Use the following commit prefixes:

PrefixUsage
feat:New features
fix:Bug fixes
docs:Documentation changes
refactor:Code restructuring without behavior change
test:Adding or updating tests
chore:Maintenance tasks, dependency updates
style:Formatting changes (no logic change)
perf:Performance improvements
ci:CI/CD configuration changes

Example:

git commit -m "feat: add search filtering by category in work listing"
git commit -m "fix: resolve null pointer in plugin loader when config is missing"

Branch Naming

Use descriptive branch names with a prefix that matches the type of work:

feat/add-category-filter
fix/plugin-loader-null-check
docs/update-contributing-guide
refactor/simplify-auth-middleware

Pull Request Process

  1. Fork the repository (or create a branch if you have write access).
  2. Create a feature branch from develop (Platform) or main (Template).
  3. Make your changes following the code standards above.
  4. Run quality checks before pushing (see below).
  5. Push your branch and open a Pull Request against the base branch.
  6. Fill out the PR template with a description of your changes, related issues, and testing notes.
  7. Wait for review. A maintainer will review your PR and may request changes.
  8. Once approved, a maintainer will merge your PR.

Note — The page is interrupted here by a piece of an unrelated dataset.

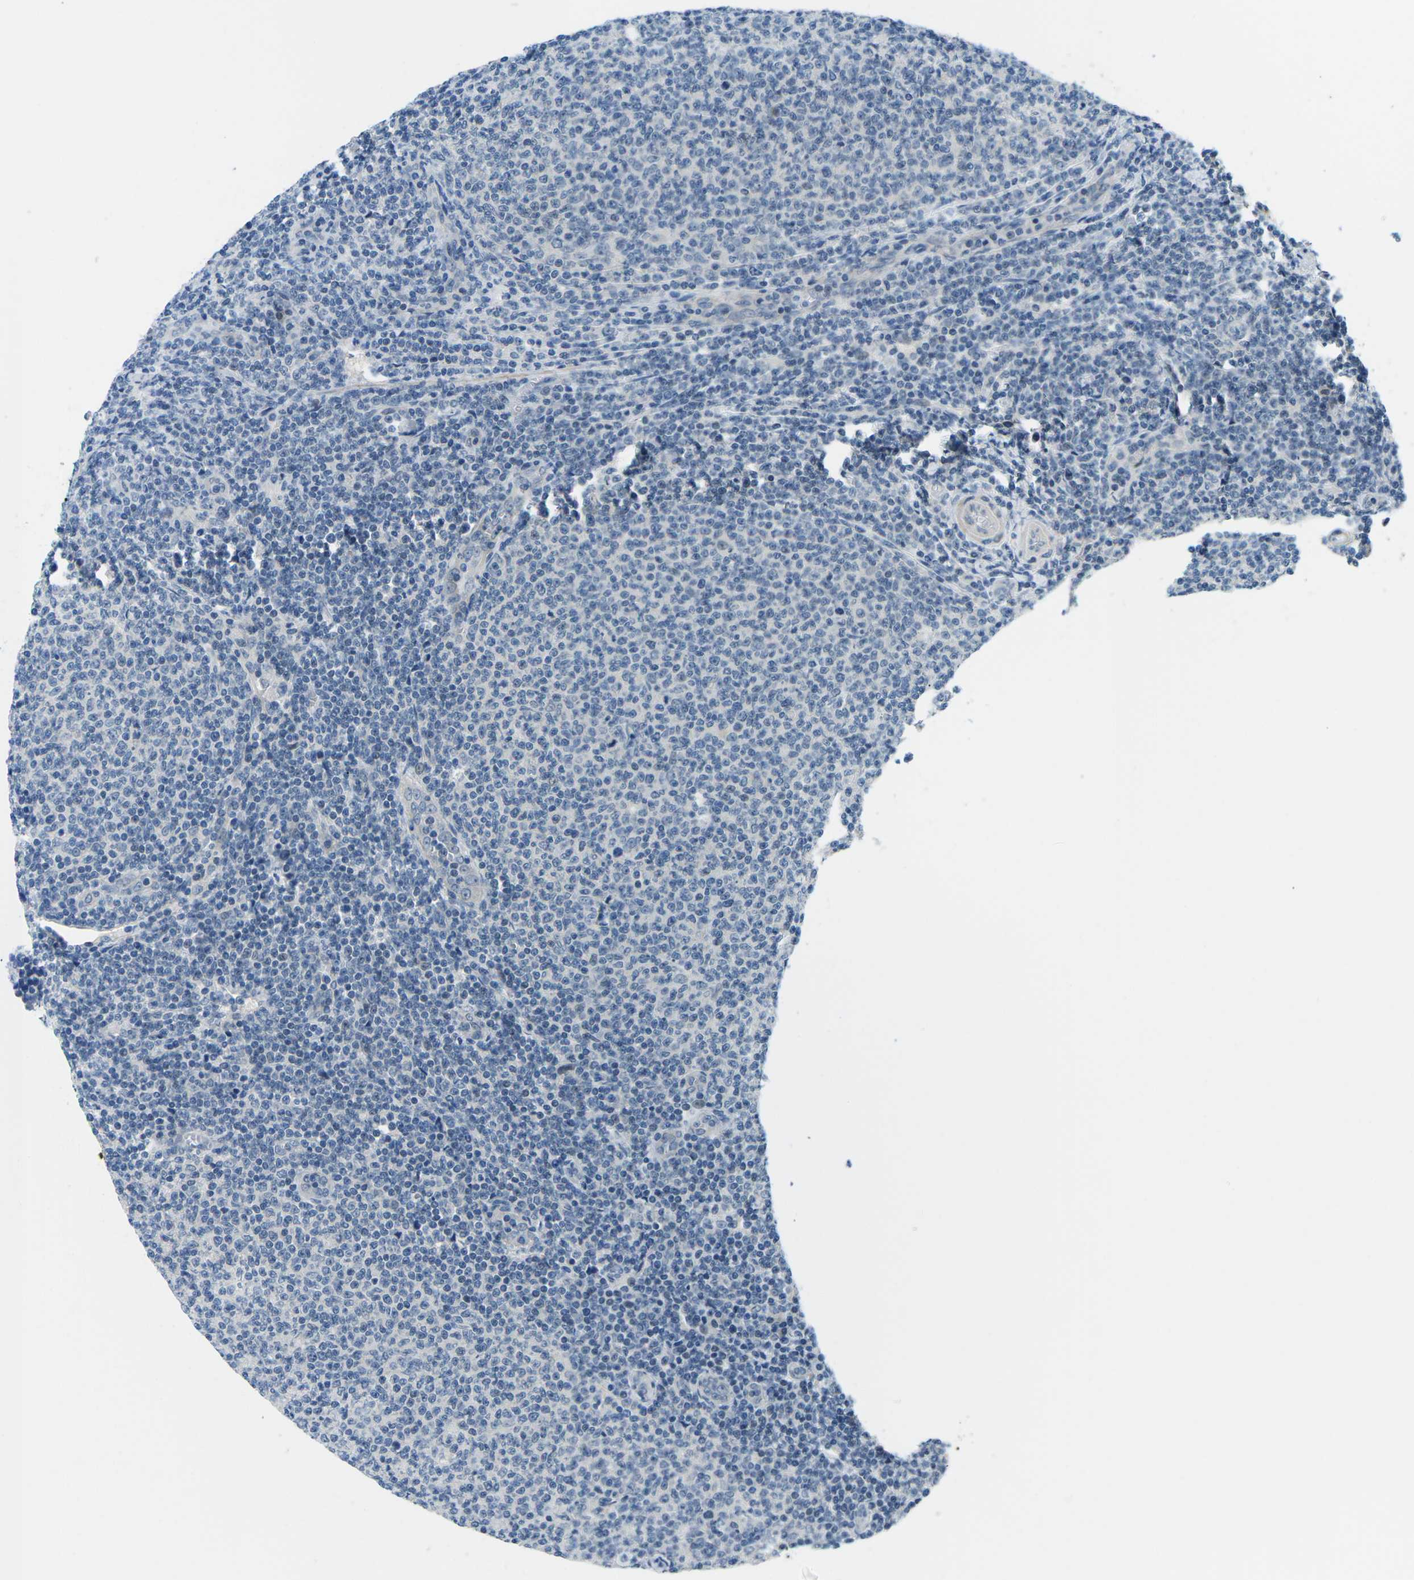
{"staining": {"intensity": "negative", "quantity": "none", "location": "none"}, "tissue": "lymphoma", "cell_type": "Tumor cells", "image_type": "cancer", "snomed": [{"axis": "morphology", "description": "Malignant lymphoma, non-Hodgkin's type, Low grade"}, {"axis": "topography", "description": "Lymph node"}], "caption": "An image of human low-grade malignant lymphoma, non-Hodgkin's type is negative for staining in tumor cells.", "gene": "CTNND1", "patient": {"sex": "male", "age": 66}}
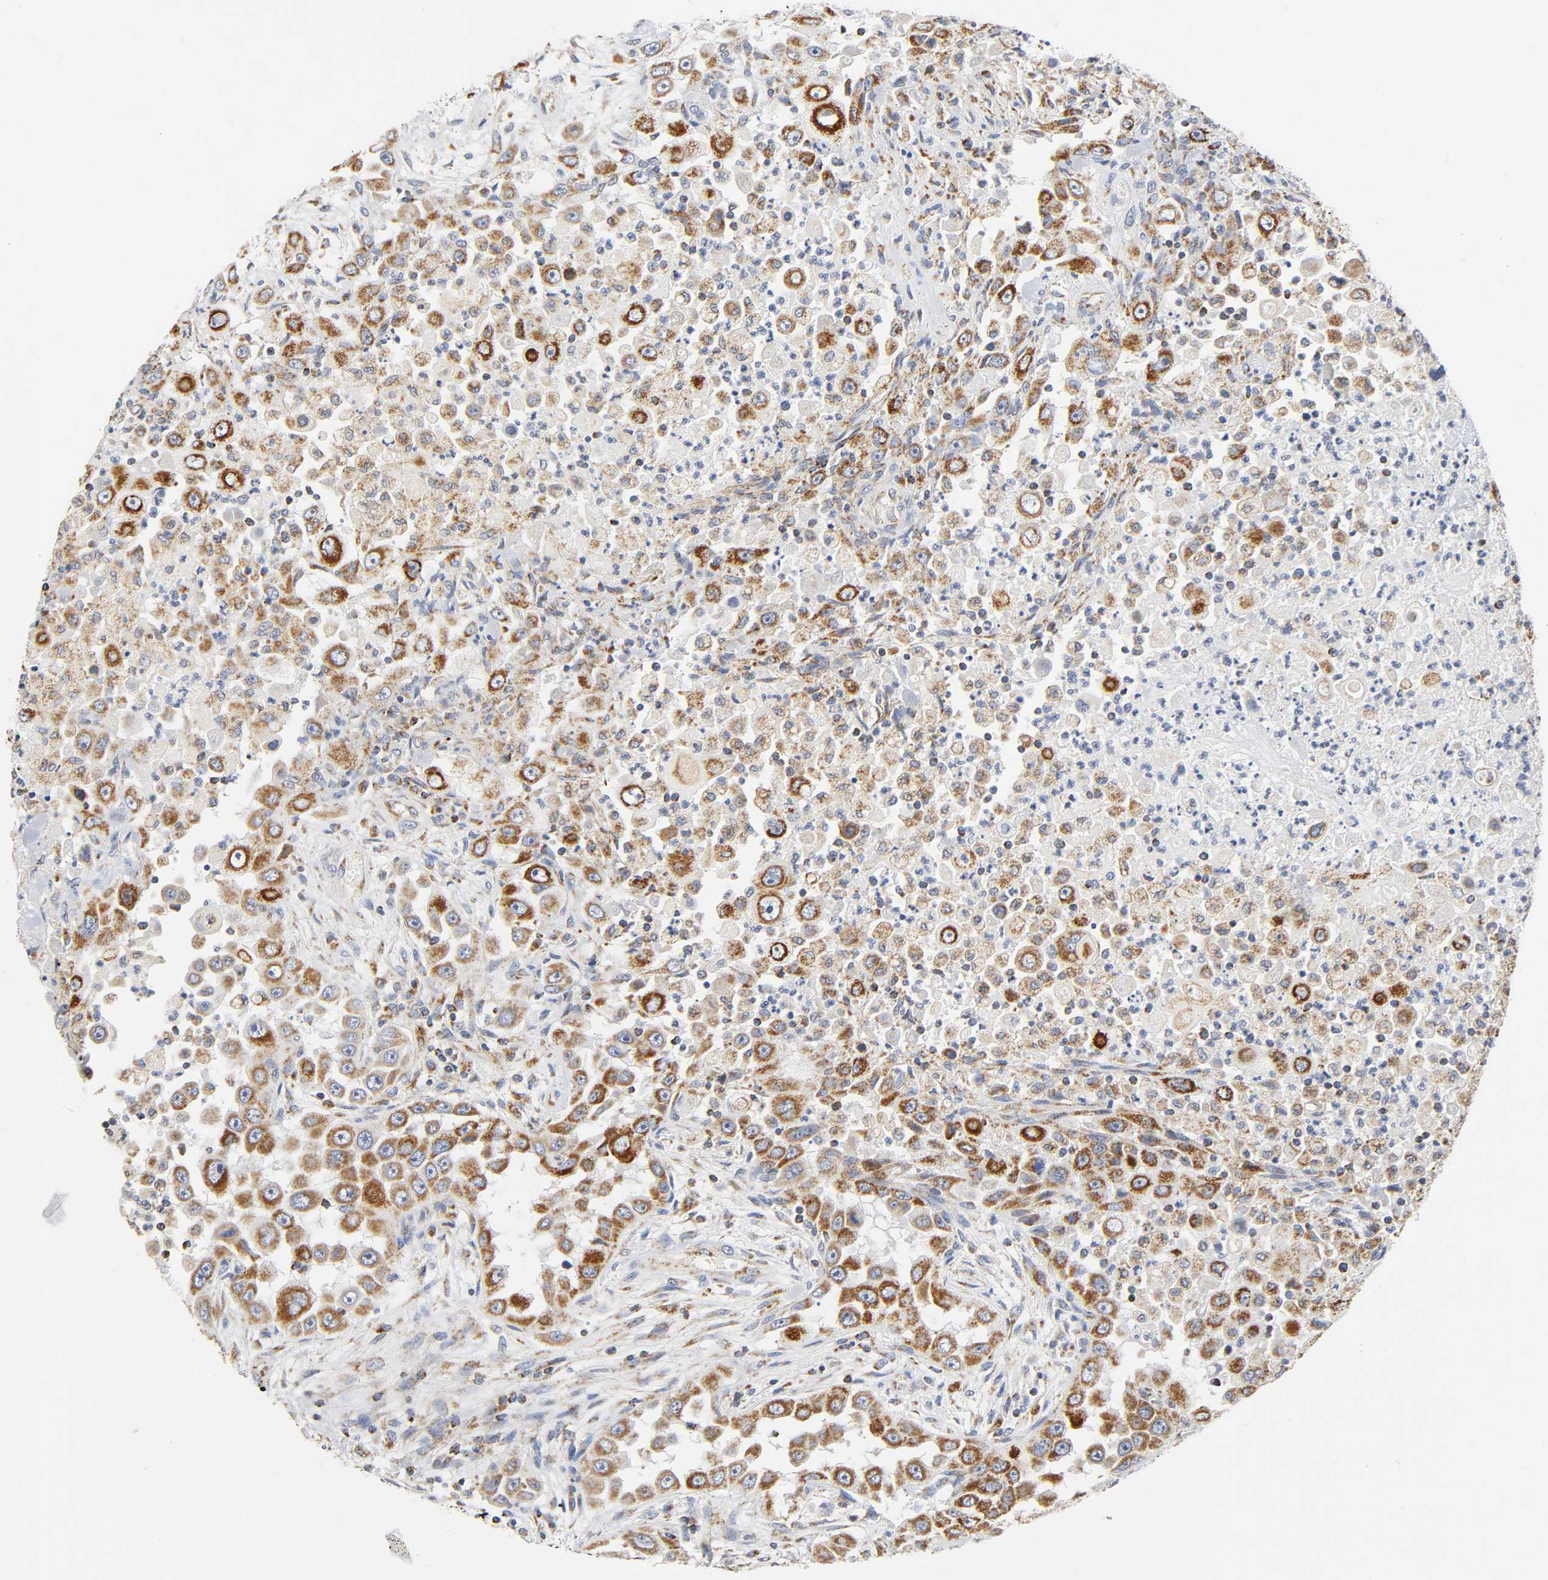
{"staining": {"intensity": "strong", "quantity": ">75%", "location": "cytoplasmic/membranous"}, "tissue": "head and neck cancer", "cell_type": "Tumor cells", "image_type": "cancer", "snomed": [{"axis": "morphology", "description": "Carcinoma, NOS"}, {"axis": "topography", "description": "Head-Neck"}], "caption": "IHC of head and neck cancer shows high levels of strong cytoplasmic/membranous staining in about >75% of tumor cells.", "gene": "BAK1", "patient": {"sex": "male", "age": 87}}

Quality Checks Before Submitting a PR

Run all of the following from the repository root:

# Platform
pnpm lint # ESLint across all workspaces
pnpm type-check # TypeScript compilation check
pnpm format:check # Prettier format verification
pnpm test # All tests (Jest for agent, Vitest for plugins)

# Template
pnpm lint # ESLint
pnpm tsc --noEmit # TypeScript check
pnpm build # Full production build

Testing Requirements

  • Platform agent package: Uses Jest (26 test suites, 700+ tests). Run with cd packages/agent && pnpm test.
  • Platform plugins: Use Vitest. Run with cd packages/plugins/<name> && pnpm test.
  • Platform API: Uses Jest. Run with cd apps/api && pnpm test.
  • Template: Uses Playwright for end-to-end tests. Run with pnpm test:e2e.

If your changes touch existing functionality, ensure all related tests pass. If you add new functionality, include tests for it.

Plugin Contributions

The Platform has an extensible plugin system. Plugins live in packages/plugins/ and are standalone ESM packages. To contribute a new plugin:

  1. Use an existing plugin as a reference (e.g., packages/plugins/openai).
  2. Define metadata in your plugin's package.json under the everworks.plugin field.
  3. Implement the required interfaces from @ever-works/plugin.
  4. Build with tsup and test with Vitest.
  5. Document any required environment variables or API keys.

See the Plugin System documentation for architecture details.

License

  • Ever Works Platform and Work Web Template are licensed under the GNU Affero General Public License v3.0 (AGPL-3.0). This applies to all packages in apps/ and packages/, including the Plugin SDK (@ever-works/plugin and @ever-works/contracts) and all first-party plugins.
  • The only exception is the public CLI (apps/cli), which is released under the MIT license so it can be freely embedded in projects with any license.
  • By submitting a contribution, you agree that your work will be licensed under the same license as the repository you are contributing to.

Code of Conduct

All contributors are expected to follow the project's Code of Conduct. Be respectful, constructive, and collaborative. Harassment, discrimination, and disruptive behavior will not be tolerated.